1. Field of the Invention
The present invention is related generally to a data processing system and in particular to a method and apparatus for logically partitioned data processing systems. More particularly, the present invention is directed to a computer implemented method, apparatus, and computer usable program code for extending virtual real memory that is available to logical partitions by utilizing remote physical disk storage space through a reliable network connection.
2. Description of the Related Art
Increasingly large symmetric multi-processor data processing systems are frequently being partitioned and used as smaller systems. These systems are referred to as logical partitioned (LPAR) data processing systems. A logical partitioned functionality within a data processing system allows multiple copies of a single operating system or multiple heterogeneous operating systems to be simultaneously run on a single data processing system platform. A partition, within which an operating system image runs, is assigned a non-overlapping subset of the platforms resources. These platform allocable resources include one or more architecturally distinct processors and their interrupt management area, regions of system memory, and input/output (I/O) adapter bus slots. The partition's resources are represented by the platform's firmware to the operating system image.

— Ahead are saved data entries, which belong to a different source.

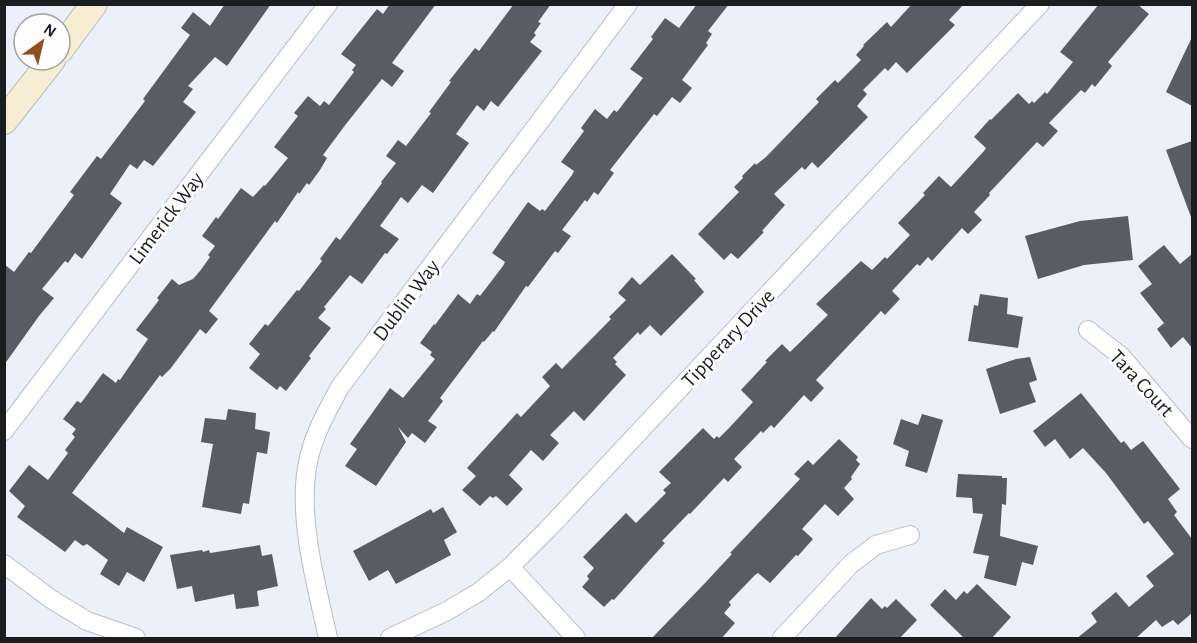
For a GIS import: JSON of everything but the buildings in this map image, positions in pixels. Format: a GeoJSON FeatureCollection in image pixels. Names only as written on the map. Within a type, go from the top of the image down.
{"type":"FeatureCollection","features":[{"type":"Feature","properties":{"kind":"main road"},"geometry":{"type":"LineString","coordinates":[[72,34],[94,4]]}},
{"type":"Feature","properties":{"kind":"main road"},"geometry":{"type":"LineString","coordinates":[[4,121],[43,72]]}},
{"type":"Feature","properties":{"kind":"street","name":"Limerick Way"},"geometry":{"type":"LineString","coordinates":[[4,431],[328,4]]}},
{"type":"Feature","properties":{"kind":"street","name":"Dublin Way"},"geometry":{"type":"LineString","coordinates":[[328,639],[313,570],[304,505],[307,468],[320,423],[340,387],[628,4]]}},
{"type":"Feature","properties":{"kind":"street","name":"Tipperary Drive"},"geometry":{"type":"LineString","coordinates":[[390,639],[447,611],[479,592],[510,567],[1040,4]]}},
{"type":"Feature","properties":{"kind":"street","name":"Tara Court"},"geometry":{"type":"LineString","coordinates":[[1088,330],[1121,356],[1192,439]]}},
{"type":"Feature","properties":{"kind":"street"},"geometry":{"type":"LineString","coordinates":[[782,639],[851,564],[876,545],[910,535]]}},
{"type":"Feature","properties":{"kind":"street"},"geometry":{"type":"LineString","coordinates":[[4,564],[51,599],[87,621],[130,638]]}},
{"type":"Feature","properties":{"kind":"street"},"geometry":{"type":"LineString","coordinates":[[510,567],[576,639]]}}]}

Each distinct operating system or image of an operating system running within a platform is protected from each other, such that software errors on one logical partition cannot affect the correct operation of any of the other partitions. This protection is provided by allocating a disjointed set of platform resources to be directly managed by each operating system image and by providing mechanisms for ensuring that the various images cannot control any resources, such as memory space, that have not been allocated to that partition image. With respect to hardware resources in a logical partitioned data processing system, these resources are shared dis-jointly among various partitions. These resources may include, for example, input/output (I/O) adapters, memory DIMMs, non-volatile random access memory (NVRAM), and physical hard disk drive space. Thus, each image of the operating system, or each different operating system, directly controls a distinct set of allocable resources within the platform.